[Records from a dataset]
----

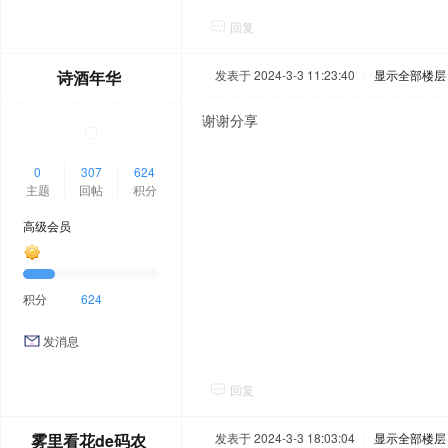
回复
诗酒年华
发表于 2024-3-3 11:23:40
|
显示全部楼层
谢谢分享
0
307
624
主题
回帖
积分
高级会员
积分
624
发消息
回复
雾里看花de码农
发表于 2024-3-3 18:03:04
|
显示全部楼层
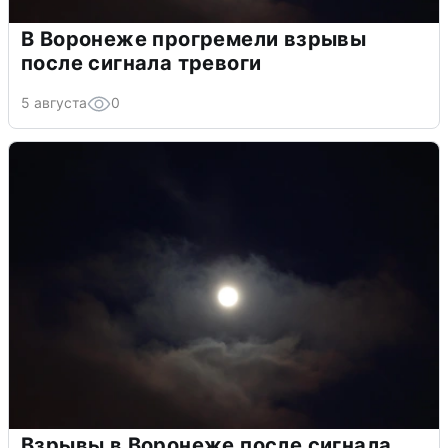
В Воронеже прогремели взрывы
после сигнала тревоги
5 августа
0
Взрывы в Воронеже после сигнала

----

Task item
Extract all the data above exactly, excluding every picture.

The answer
回复
诗酒年华
发表于 2024-3-3 11:23:40
|
显示全部楼层
谢谢分享
0
307
624
主题
回帖
积分
高级会员
积分
624
发消息
回复
雾里看花de码农
发表于 2024-3-3 18:03:04
|
显示全部楼层
В Воронеже прогремели взрывы
после сигнала тревоги
5 августа
0
Взрывы в Воронеже после сигнала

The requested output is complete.